“Ölenler ölümü bilmez, ölüm kalanlar içindir.”Kimindi söz anımsamıyorum. Birden dilimin ucuna geldi ölüm haberini okuyunca gazetede. Ölüm… İnsanın üstesinden gelemediği, zamanını seçemediği yaşamın en acılı, son büyük gerçeği. Kim olursa olsun, yaşı ne olursa olsun, içten içe sezse de kimsenin kabullenemediği, ama katlanmak zorunda kaldığı bir olgu. Sıralısı olur mu ölümün? Herkesin kendini hazırladığı bir ölümde bile, ölümün gerçekleştiği an sırasızdır, sarsıcıdır. Böylesine beklenmedik bir ölümde ise bu sarsıntı iliklerine dek üşütüyor insanı…”

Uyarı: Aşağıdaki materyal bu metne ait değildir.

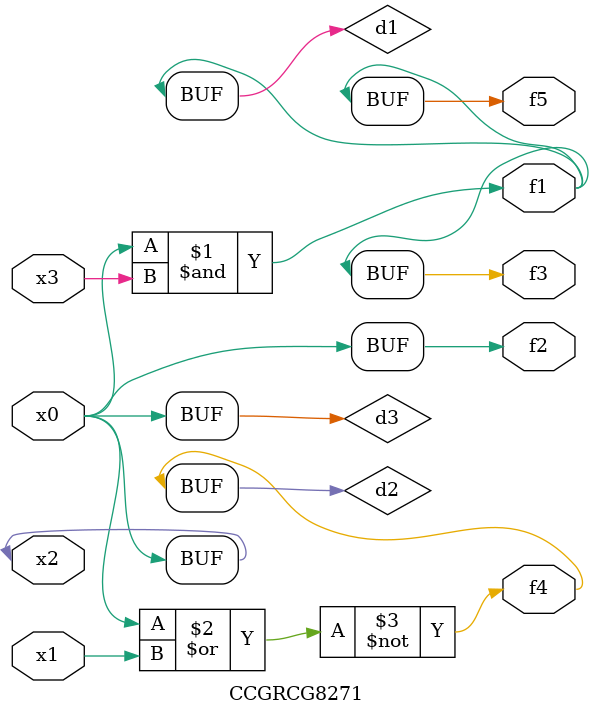
<source format=v>
module CCGRCG8271(
	input x0, x1, x2, x3,
	output f1, f2, f3, f4, f5
);

	wire d1, d2, d3;

	and (d1, x2, x3);
	nor (d2, x0, x1);
	buf (d3, x0, x2);
	assign f1 = d1;
	assign f2 = d3;
	assign f3 = d1;
	assign f4 = d2;
	assign f5 = d1;
endmodule

</source>
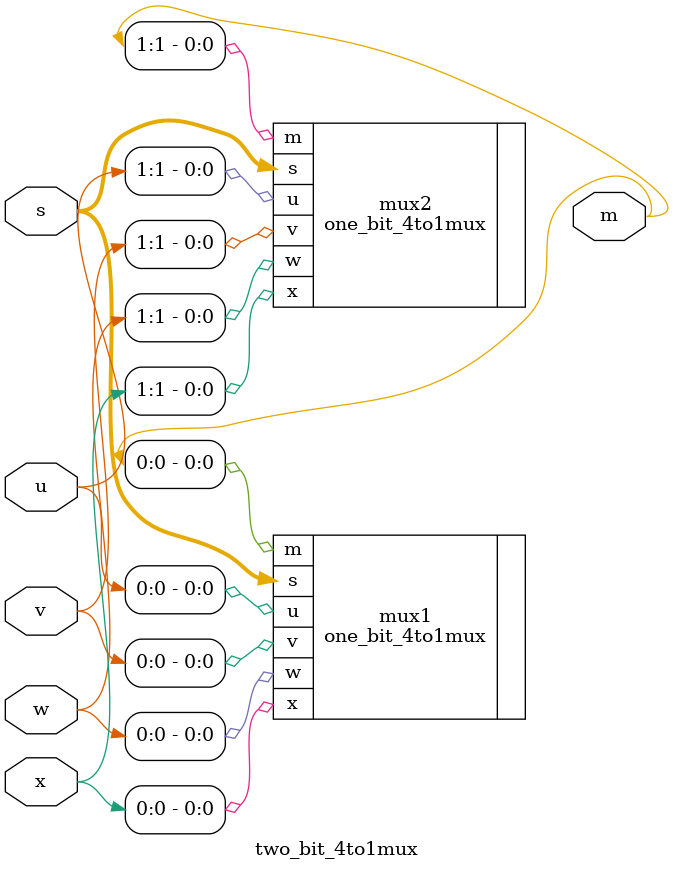
<source format=v>
module two_bit_4to1mux (s,u,v,w,x,m);
 
	input[1:0] s;
	input[1:0] u, v, w, x;
	output[1:0] m;
	
	one_bit_4to1mux mux1(.s(s), .u(u[0]), .v(v[0]), .w(w[0]), .x(x[0]), .m(m[0]));
	one_bit_4to1mux mux2(.s(s), .u(u[1]), .v(v[1]), .w(w[1]), .x(x[1]), .m(m[1]));
endmodule

</source>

Diye devam edip gidiyor alıntı.

 Acaba bir gün alıntısız yazılar yazabilecek miyim? Ben de birilerini referans göstermeden güzel sözler edebilecek miyim? Şimdi yazma eyleminin için de olunca yeni sorunsalım bu. Sorular ekseninde dönüp duruyor düşüncelerim. Duygularım da onlara eşlik ediyor.

Söz yine dönüp dolaşıyor ölüme geliyor…

Da diyebilirim ya da sözü biçimsel kaygılara kaydırabilirim. Şöyle ki; yazdığım yazıları zaman zaman bir kalıba sokmaya çalışıyorum. Günce mi, Deneme mi, Söyleşi mi ya da ne bileyim gittikçe genişleyen sınırlar dâhilinde kısa Öykü mü? Gibi gibi deli sorular beynimi kurcalıyor. Sonra vazgeçiyorum zorlamaktan.

Yine ölüme gelip dayanıyor söz. Evet, gündemimde her zaman var olan ve bugün gerçekleşmiş olan olgu. Oğlumu kaybetme korkusunu çok yoğun yaşadığım bir dönem ( çok uzun yıllar önce) haberleri izlememe kararı almışım. Karardan haberim var, çünkü ben aldım. Fakat kararın nedenini ancak psikoloğum söylediğin de ayırdına vardım. “Nerden biliyorsun oğlunun ölümünün haberlerde çıkacağını? “ demişti de o zaman uyanmıştım.

Evet, işte böyle bir şey! Her şey oğlumu anımsatıyor bana. Ne çok anı biriktirmişiz şu kısacık yaşamında kuzumun.Şimdilik,anılar için şükürler olsun!